How has fee compression affected retirement planning?

How has fee compression affected retirement planning?
Fee compression is the retirement market adapting to address decumulation needs of plan participants, says Broadridge.
AUG 14, 2024
By  Josh Welsh

As the retirement landscape continues to evolve along with the subsequent plan offerings made available to advisors and investors alike, large players in the retirement space are adding retirement income solutions to their platforms.

Investment fees continue to decline, and an increasing number of Americans lack access to guaranteed income solutions. As a result, this is putting pressure on asset managers to chase alternative income streams and offer lower-cost solutions. Advisors, arguably more than ever, must constantly review fee structures.

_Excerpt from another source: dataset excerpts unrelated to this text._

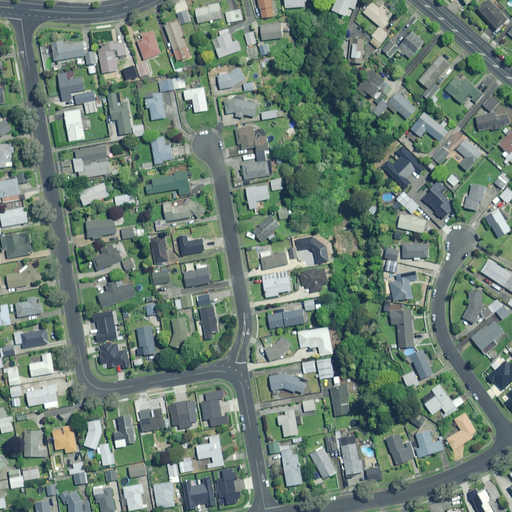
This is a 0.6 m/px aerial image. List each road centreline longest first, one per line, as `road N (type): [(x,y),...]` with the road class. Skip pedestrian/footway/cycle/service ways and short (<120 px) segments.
road 1 (residential): [(230,373),(110,390),(88,381),(22,8)]
road 2 (residential): [(230,373),(245,323),(218,167),(206,144)]
road 3 (residential): [(300,511),(425,487),(511,445)]
road 4 (residential): [(511,435),(441,331),(440,288),(462,241)]
road 5 (residential): [(265,511),(240,381),(230,373)]
road 6 (tertiary): [(22,8),(90,13),(143,0)]
road 7 (tertiary): [(420,0),(511,79)]
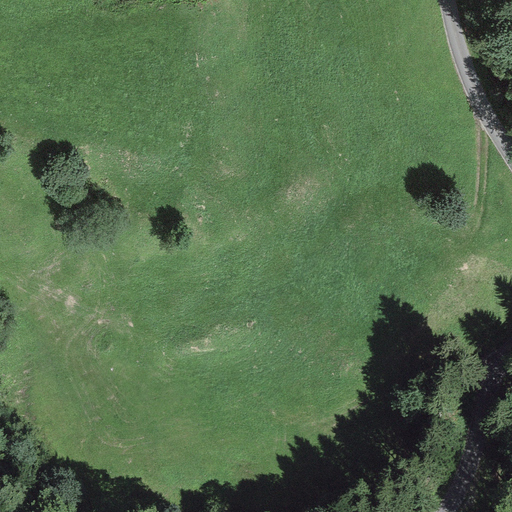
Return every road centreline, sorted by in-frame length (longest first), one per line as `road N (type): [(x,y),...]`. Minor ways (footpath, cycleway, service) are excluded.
road 1 (track): [(511,349),(495,369),(449,511)]
road 2 (track): [(450,0),(481,99),(511,151)]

John Faustino, head of retirement products at Broadridge Financial Solutions, believes product providers have been facing ongoing fee compression for years. 

He says the recent commercial efforts around launching new retirement income solutions can be viewed as “the retirement market adapting to address recently highlighted decumulation needs of plan participants.”

“These innovative offerings generally provide plan participants with lower-cost annuity benefits than they'd be able to purchase out of plan, while also providing the retirement plan solution providers with an alternative income source,” he says.

Additionally, fee compression provides potential opportunities for providers to differentiate and increase distribution in addition to adding to their margin.

 “There's less fee compression happening on the insurance side than on the investment side,” he noted. “When these insurance offerings are made available within a 401(k) plan versus being individually sold in general, the fees are less. But then there's an opportunity for these firms to make up for it with distribution.”

This dynamic is driving increased interest in insurance-based retirement income solutions, such as annuities, which can provide a level of guaranteed income for retirees. Faustino notes that these products may offer an opportunity for providers to differentiate themselves and potentially offset the impact of fee compression.

As far as qualified retirement plans go, Jim Wessels, partner and financial advisor at Vision Financial, says fee compression means the retirement landscape has become “more cost competitive,” pointing to the 401(k) space, which “is a fraction of what it used to cost.”

“We have better technology, and you've had consolidation of the record keepers to where there's more scale that allows them to offer more for less,” he says.

Wessels also acknowledges that the industry hasn’t really focused on fee compression, recalling in the past that most accounts that were in the quarter million to $1 million range were paying roughly a 1 percent asset management fee.

Meanwhile, advisors who are gathering assets are providing “a heck of a lot more in service than what you saw 20 years ago when they were collecting that fee,” says Wessels.

Now, he says, clients are still paying the 1 percent fee along with the expectation of getting a comprehensive and detailed financial plan, that includes estate planning and tax planning, and examining the risk management that goes with it.

Chuck Failla, CEO of Sovereign Financial, says while the industry has certainly seen a "tremendous" amount of fee compression, it's also becoming more critical for advisors to deliver value.

"You could justify higher fees, but you got to be delivering value for that," he says. One of the ways advisors can tap into their value proposition is by offering a pooled employer plan (PEP).

"It was designed to essentially make it easier and more efficient for companies to get their 401(k)s at a lower cost point," he explains. "Basically, you could pull in multiple different employers into one larger plan, and they benefit with fee and cost reductions.

"Where the PEP comes into play is it brings some of those administrative costs down lower. You'd be charging a lower fee, but theoretically, you should be able to manage more business because of these more efficient constructs," Failla added.

Faustino cautions that as these solutions become more widely available within 401(k) plans, the fees associated with them are likely to become more competitive as well. This underscores the importance of advisors conducting thorough due diligence to identify the most suitable options for their clients.

“If you think about insurance models in general, many of them are about risk pooling. If you can get more individuals to sign up for these solutions, you can offer them at a lower rate, and then those that survive end up getting the benefits,” says Faustino.

Ultimately, Faustino believes that the solutions offered as default investment options within retirement plans are likely to be the most successful, as individual participants often don't engage as actively as one might hope, even with education and guidance.

"I think any of the solutions that are offered as a default are going to be the winners," he says.